The figure below presents the results obtained by SimGrid.

The experiment performs I/O operations, varying the number of
concurrent operations from 1 to 15. We run only 20 simulations for
each case.

We can see that the graphics are quite similar to the ones obtained in
the real platform.

 #+begin_src R :results output graphics :file fig/simgrid_results.png :exports both :width 600 :height 400 :session *R*
 sg_df = read.csv("./simgrid_disk.csv")
 sg_df = sg_df %>% group_by(disk, op, flows) %>% mutate(bw=((size*flows)/elapsed)/10^6, method=if_else(disk=="edel" & op=="read", "loess", "lm"))
 sg_dfd = sg_df %>% filter(flows==1 & op=="write") %>% group_by(disk, op, flows) %>% summarize(mean = mean(bw), sd = sd(bw), se=sd/sqrt(n()))

 sg_df[sg_df$op=="write" & sg_df$flows ==1,]$method=""

 ggplot(data=sg_df, aes(x=flows, y=bw, color=op)) + theme_bw() +
     geom_point(alpha=.3) +
     geom_smooth(data=sg_df[sg_df$method=="loess",], color="black", method=loess,se=TRUE,fullrange=T) +
     geom_smooth(data=sg_df[sg_df$method=="lm",], color="black", method=lm,se=TRUE) +
     geom_errorbar(data=sg_dfd, aes(x=flows, y=mean, ymin=mean-2*se, ymax=mean+2*se),color="black",width=.6) +
     facet_wrap(disk~op,ncol=2,scale="free_y")+ # ) + #
     xlab("Number of concurrent operations") + ylab("Aggregated Bandwidth (MiB/s)")  + guides(color=FALSE)  + xlim(0,NA) + ylim(0,NA)

 #+end_src

Note: The variability in griffon read operation seems to decrease when
we have more concurrent operations.
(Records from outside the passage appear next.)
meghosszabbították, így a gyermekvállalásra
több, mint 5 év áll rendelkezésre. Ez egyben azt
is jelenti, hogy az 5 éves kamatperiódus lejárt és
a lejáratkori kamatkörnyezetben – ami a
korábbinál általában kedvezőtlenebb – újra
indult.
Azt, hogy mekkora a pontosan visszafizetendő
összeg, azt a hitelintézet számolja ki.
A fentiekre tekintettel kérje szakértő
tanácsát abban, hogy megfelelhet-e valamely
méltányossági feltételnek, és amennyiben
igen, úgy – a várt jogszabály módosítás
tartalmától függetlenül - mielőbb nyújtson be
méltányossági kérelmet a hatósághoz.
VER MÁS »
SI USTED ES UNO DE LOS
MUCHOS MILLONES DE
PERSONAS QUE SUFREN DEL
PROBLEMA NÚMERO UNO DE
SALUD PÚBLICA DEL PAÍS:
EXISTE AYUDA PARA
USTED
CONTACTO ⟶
This is a particularity of the
griffon read speed profile and the elapsed time calculation.

Given that:
- Each point represents the time to perform the N I/O operations.
- Griffon read speed decreases with the number of concurrent
  operations.

With 15 read operations:
- At the beginning, every read gets the same bandwidth, about
  42MiB/s.
- We sample the noise in I/O operations, some will be faster than
  others (e.g. factor > 1).

When the first read operation finish:
- We will recalculate the bandwidth sharing, now considering that we
  have 14 active read operations. This will increase the bandwidth for
  each operation (about 44MiB/s).
- The remaining "slower" activities will be speed up.

This behavior keeps happening until the end of the 15 operations,
at each step, we speed up a little the slowest operations and
consequently, decreasing the variability we see.